#### Extracted material

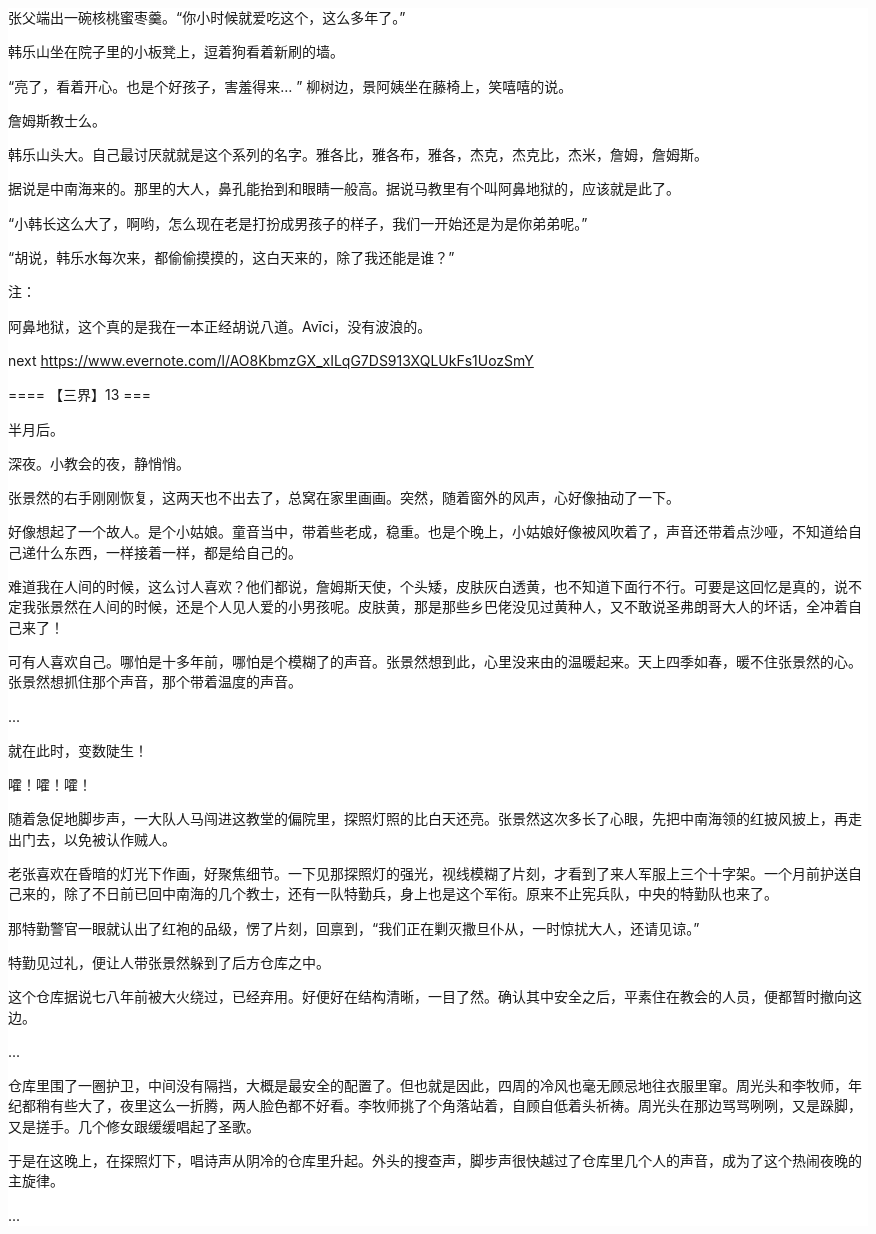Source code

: 张父端出一碗核桃蜜枣羹。“你小时候就爱吃这个，这么多年了。”

韩乐山坐在院子里的小板凳上，逗着狗看着新刷的墙。

“亮了，看着开心。也是个好孩子，害羞得来… ” 柳树边，景阿姨坐在藤椅上，笑嘻嘻的说。

詹姆斯教士么。

韩乐山头大。自己最讨厌就就是这个系列的名字。雅各比，雅各布，雅各，杰克，杰克比，杰米，詹姆，詹姆斯。

据说是中南海来的。那里的大人，鼻孔能抬到和眼睛一般高。据说马教里有个叫阿鼻地狱的，应该就是此了。

“小韩长这么大了，啊哟，怎么现在老是打扮成男孩子的样子，我们一开始还是为是你弟弟呢。”

“胡说，韩乐水每次来，都偷偷摸摸的，这白天来的，除了我还能是谁？”

注：

阿鼻地狱，这个真的是我在一本正经胡说八道。Avīci，没有波浪的。

next https://www.evernote.com/l/AO8KbmzGX_xILqG7DS913XQLUkFs1UozSmY


==== 【三界】13  ===


半月后。

深夜。小教会的夜，静悄悄。

张景然的右手刚刚恢复，这两天也不出去了，总窝在家里画画。突然，随着窗外的风声，心好像抽动了一下。

好像想起了一个故人。是个小姑娘。童音当中，带着些老成，稳重。也是个晚上，小姑娘好像被风吹着了，声音还带着点沙哑，不知道给自己递什么东西，一样接着一样，都是给自己的。

难道我在人间的时候，这么讨人喜欢？他们都说，詹姆斯天使，个头矮，皮肤灰白透黄，也不知道下面行不行。可要是这回忆是真的，说不定我张景然在人间的时候，还是个人见人爱的小男孩呢。皮肤黄，那是那些乡巴佬没见过黄种人，又不敢说圣弗朗哥大人的坏话，全冲着自己来了！

可有人喜欢自己。哪怕是十多年前，哪怕是个模糊了的声音。张景然想到此，心里没来由的温暖起来。天上四季如春，暖不住张景然的心。张景然想抓住那个声音，那个带着温度的声音。

...

就在此时，变数陡生！

嚯！嚯！嚯！

随着急促地脚步声，一大队人马闯进这教堂的偏院里，探照灯照的比白天还亮。张景然这次多长了心眼，先把中南海领的红披风披上，再走出门去，以免被认作贼人。

老张喜欢在昏暗的灯光下作画，好聚焦细节。一下见那探照灯的强光，视线模糊了片刻，才看到了来人军服上三个十字架。一个月前护送自己来的，除了不日前已回中南海的几个教士，还有一队特勤兵，身上也是这个军衔。原来不止宪兵队，中央的特勤队也来了。

那特勤警官一眼就认出了红袍的品级，愣了片刻，回禀到，“我们正在剿灭撒旦仆从，一时惊扰大人，还请见谅。”

特勤见过礼，便让人带张景然躲到了后方仓库之中。

这个仓库据说七八年前被大火绕过，已经弃用。好便好在结构清晰，一目了然。确认其中安全之后，平素住在教会的人员，便都暂时撤向这边。

...

仓库里围了一圈护卫，中间没有隔挡，大概是最安全的配置了。但也就是因此，四周的冷风也毫无顾忌地往衣服里窜。周光头和李牧师，年纪都稍有些大了，夜里这么一折腾，两人脸色都不好看。李牧师挑了个角落站着，自顾自低着头祈祷。周光头在那边骂骂咧咧，又是跺脚，又是搓手。几个修女跟缓缓唱起了圣歌。

于是在这晚上，在探照灯下，唱诗声从阴冷的仓库里升起。外头的搜查声，脚步声很快越过了仓库里几个人的声音，成为了这个热闹夜晚的主旋律。

...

########

=== Exercise requirements ===
Rewrite the rows above as a Markdown table with the columns "No." and "Text," numbering each line of text and dropping blank lines. Leave the pictures out.

=== Solution for this problem ===
| No. | Text |
|---|---|
| 1 | Source code |
| 2 | : 张父端出一碗核桃蜜枣羹。“你小时候就爱吃这个，这么多年了。” |
| 3 | 韩乐山坐在院子里的小板凳上，逗着狗看着新刷的墙。 |
| 4 | “亮了，看着开心。也是个好孩子，害羞得来… ” 柳树边，景阿姨坐在藤椅上，笑嘻嘻的说。 |
| 5 | 詹姆斯教士么。 |
| 6 | 韩乐山头大。自己最讨厌就就是这个系列的名字。雅各比，雅各布，雅各，杰克，杰克比，杰米，詹姆，詹姆斯。 |
| 7 | 据说是中南海来的。那里的大人，鼻孔能抬到和眼睛一般高。据说马教里有个叫阿鼻地狱的，应该就是此了。 |
| 8 | “小韩长这么大了，啊哟，怎么现在老是打扮成男孩子的样子，我们一开始还是为是你弟弟呢。” |
| 9 | “胡说，韩乐水每次来，都偷偷摸摸的，这白天来的，除了我还能是谁？” |
| 10 | 注： |
| 11 | 阿鼻地狱，这个真的是我在一本正经胡说八道。Avīci，没有波浪的。 |
| 12 | next https://www.evernote.com/l/AO8KbmzGX_xILqG7DS913XQLUkFs1UozSmY |
| 13 | ==== 【三界】13  === |
| 14 | 半月后。 |
| 15 | 深夜。小教会的夜，静悄悄。 |
| 16 | 张景然的右手刚刚恢复，这两天也不出去了，总窝在家里画画。突然，随着窗外的风声，心好像抽动了一下。 |
| 17 | 好像想起了一个故人。是个小姑娘。童音当中，带着些老成，稳重。也是个晚上，小姑娘好像被风吹着了，声音还带着点沙哑，不知道给自己递什么东西，一样接着一样，都是给自己的。 |
| 18 | 难道我在人间的时候，这么讨人喜欢？他们都说，詹姆斯天使，个头矮，皮肤灰白透黄，也不知道下面行不行。可要是这回忆是真的，说不定我张景然在人间的时候，还是个人见人爱的小男孩呢。皮肤黄，那是那些乡巴佬没见过黄种人，又不敢说圣弗朗哥大人的坏话，全冲着自己来了！ |
| 19 | 可有人喜欢自己。哪怕是十多年前，哪怕是个模糊了的声音。张景然想到此，心里没来由的温暖起来。天上四季如春，暖不住张景然的心。张景然想抓住那个声音，那个带着温度的声音。 |
| 20 | ... |
| 21 | 就在此时，变数陡生！ |
| 22 | 嚯！嚯！嚯！ |
| 23 | 随着急促地脚步声，一大队人马闯进这教堂的偏院里，探照灯照的比白天还亮。张景然这次多长了心眼，先把中南海领的红披风披上，再走出门去，以免被认作贼人。 |
| 24 | 老张喜欢在昏暗的灯光下作画，好聚焦细节。一下见那探照灯的强光，视线模糊了片刻，才看到了来人军服上三个十字架。一个月前护送自己来的，除了不日前已回中南海的几个教士，还有一队特勤兵，身上也是这个军衔。原来不止宪兵队，中央的特勤队也来了。 |
| 25 | 那特勤警官一眼就认出了红袍的品级，愣了片刻，回禀到，“我们正在剿灭撒旦仆从，一时惊扰大人，还请见谅。” |
| 26 | 特勤见过礼，便让人带张景然躲到了后方仓库之中。 |
| 27 | 这个仓库据说七八年前被大火绕过，已经弃用。好便好在结构清晰，一目了然。确认其中安全之后，平素住在教会的人员，便都暂时撤向这边。 |
| 28 | ... |
| 29 | 仓库里围了一圈护卫，中间没有隔挡，大概是最安全的配置了。但也就是因此，四周的冷风也毫无顾忌地往衣服里窜。周光头和李牧师，年纪都稍有些大了，夜里这么一折腾，两人脸色都不好看。李牧师挑了个角落站着，自顾自低着头祈祷。周光头在那边骂骂咧咧，又是跺脚，又是搓手。几个修女跟缓缓唱起了圣歌。 |
| 30 | 于是在这晚上，在探照灯下，唱诗声从阴冷的仓库里升起。外头的搜查声，脚步声很快越过了仓库里几个人的声音，成为了这个热闹夜晚的主旋律。 |
| 31 | ... |